Immunocompromised mice were infected intranasally with Aspergillus fumigatus as part of a vaccine efficacy study. Although body temperature was measured throughout the study, a formal evaluation of its usefulness as an endpoint criterion was not performed. We retrospectively evaluated survival data and temperature records to determine whether body temperature can be used as an objective predictor of death and included in the humane endpoint criteria for this mouse model. CF1 mice were immunosuppressed with either cortisone acetate or by treatment with antiGR1 (a neutrophil-depleting antibody) and then intranasally challenged with A. fumigatus. Body temperature was measured by using an infrared noncontact thermometer a maximum of 3 times daily until death or euthanasia.

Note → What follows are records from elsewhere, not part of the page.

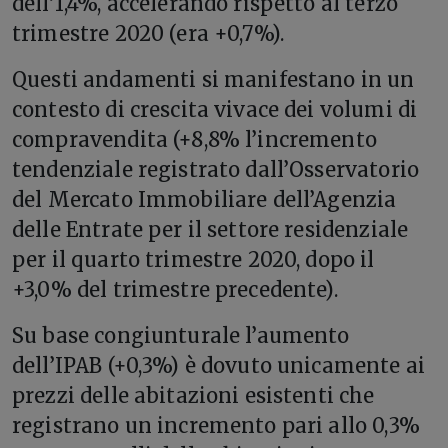
dell’1,4%, accelerando rispetto al terzo
trimestre 2020 (era +0,7%).
Questi andamenti si manifestano in un
contesto di crescita vivace dei volumi di
compravendita (+8,8% l’incremento
tendenziale registrato dall’Osservatorio
del Mercato Immobiliare dell’Agenzia
delle Entrate per il settore residenziale
per il quarto trimestre 2020, dopo il
+3,0% del trimestre precedente).
Su base congiunturale l’aumento
dell’IPAB (+0,3%) è dovuto unicamente ai
prezzi delle abitazioni esistenti che
registrano un incremento pari allo 0,3%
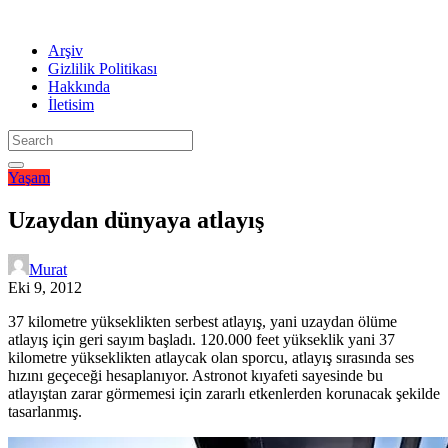
Arşiv
Gizlilik Politikası
Hakkında
İletisim
Yaşam
Uzaydan dünyaya atlayış
Murat
Eki 9, 2012
37 kilometre yükseklikten serbest atlayış, yani uzaydan ölüme
atlayış için geri sayım başladı. 120.000 feet yükseklik yani 37
kilometre yükseklikten atlaycak olan sporcu, atlayış sırasında ses
hızını geçeceği hesaplanıyor. Astronot kıyafeti sayesinde bu
atlayıştan zarar görmemesi için zararlı etkenlerden korunacak şekilde
tasarlanmış.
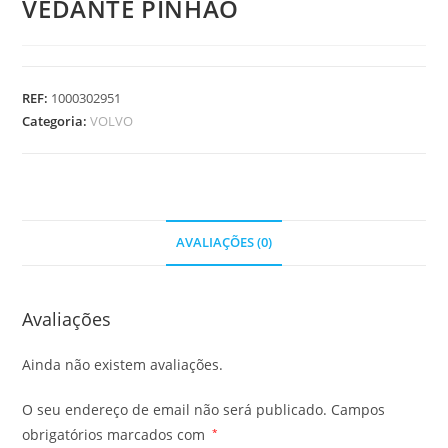
VEDANTE PINHAO
REF:
1000302951
Categoria:
VOLVO
AVALIAÇÕES (0)
Avaliações
Ainda não existem avaliações.
O seu endereço de email não será publicado.
Campos
obrigatórios marcados com
*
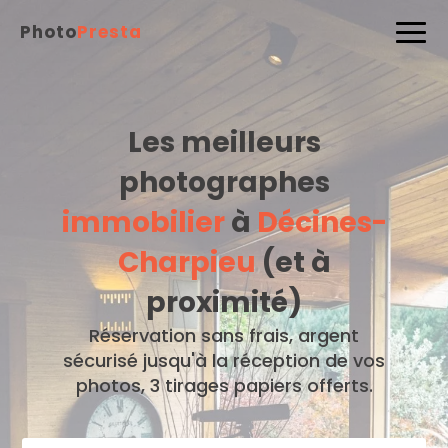
Photo
Presta
Les meilleurs
photographes
immobilier
à
Décines-
Charpieu
(et à
proximité)
Réservation sans frais, argent
sécurisé jusqu'à la réception de vos
photos, 3 tirages papiers offerts.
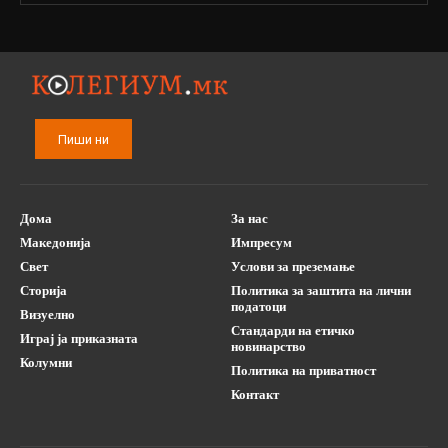
Пиши ни
Дома
За нас
Македонија
Импресум
Свет
Услови за преземање
Сторија
Политика за заштита на лични
податоци
Визуелно
Стандарди на етичко
Играј ја приказната
новинарство
Колумни
Политика на приватност
Контакт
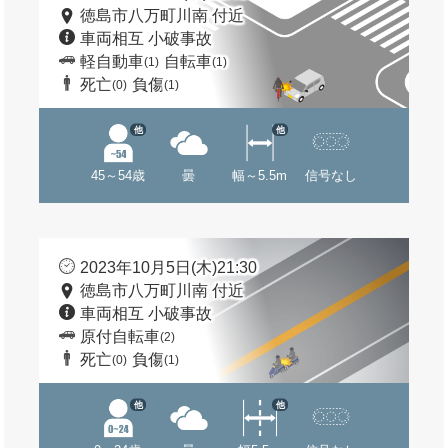
徳島市八万町川南 付近
車両相互 小破事故
軽自動車
自転車
(1)
(1)
死亡
負傷
(0)
(1)
他
他
45～54歳
曇
幅～5.5m
信号なし
2023年10月5日(木)21:30
徳島市八万町川南 付近
車両相互 小破事故
原付自転車
(2)
死亡
負傷
(0)
(1)
他
他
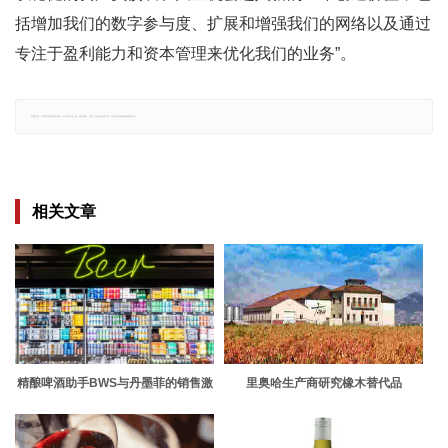
括增加我们的数字参与度、扩展和增强我们的网络以及通过
专注于盈利能力和资本管理来优化我们的业务”。
郑重声明：文章仅代表原作者观点，不代表本站立场；如有侵权、违规，可直接反馈本站，我们将会作修改或删除处理。
相关文章
精酿啤酒助手BWS与丹墨菲的销售激
里奥哈生产商研究橡木替代品
增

A surface body temperature below 29.0 °C was correlated with a poor chance of survival, and using this cutoff point with signs of morbidity (hunched, ruffled fur, respiratory distress) reliably indicates mice for euthanasia without negatively affecting data collection. Using 2 subsequent readings of less than 31.0 °C as an endpoint would have led to premature euthanasia of only one mouse (2.2%). As a single reading, a body temperature of 28.8 °C had a sensitivity of 92.2% and specificity of 90.9%. Hypothermia proved to be a useful addition to the humane endpoint criteria for this mouse model, and veterinary and research groups should discuss their study needs in relation to animal welfare to best determine the most appropriate means of including this parameter.

Figure 1.

The infrared thermometer (MiniTemp MT4, Raytek, Santa Cruz, CA) and demonstration of the method used to record BT.

Figure 2.

Survival over time after intranasal Aspergillus challenge. All mice challenged with A. fumigatus (both vaccinated and unvaccinated) are included (n = 122).

Figure 3.

Percentage mortality at any given temperature reading. Mice were recorded as ‘dead’ when they were either euthanized before the next temperature recording or were found dead between temperature readings or at the next time point.

Figure 4.

BT (mean ± SE) of mice that survived (n = 45) compared with those that eventually died over the course of the experiment. The number of animals recorded as dead changed as mice were euthanized or found dead during the study (days 0 and 1, n = 77; day 2, n = 68; day 3, n = 24; day 4, n = 6; day 5, n = 5; days 6 and 7, n = 1); there are no error bars for time points 6 and 7 because only one animal is represented at those times. *, Significant (P ≤ 0.03) difference between groups at that time point.

Figure 5.

The sensitivity and specificity associated with using each BT as the diagnostic cut-off were used to construct an ROC curve. These curves are commonly used by the medical community to evaluate diagnostic testing and determine the appropriate values to use to categorize patients as either ‘positive’ (that is, with disease) or ‘negative’ (that is, no disease).^,, In our case, when mice were euthanized or died after a given temperature reading, they were designated as positive. Data from the 72-h time point were used, because they represented the largest number of mice in each designation (that is, positive and negative).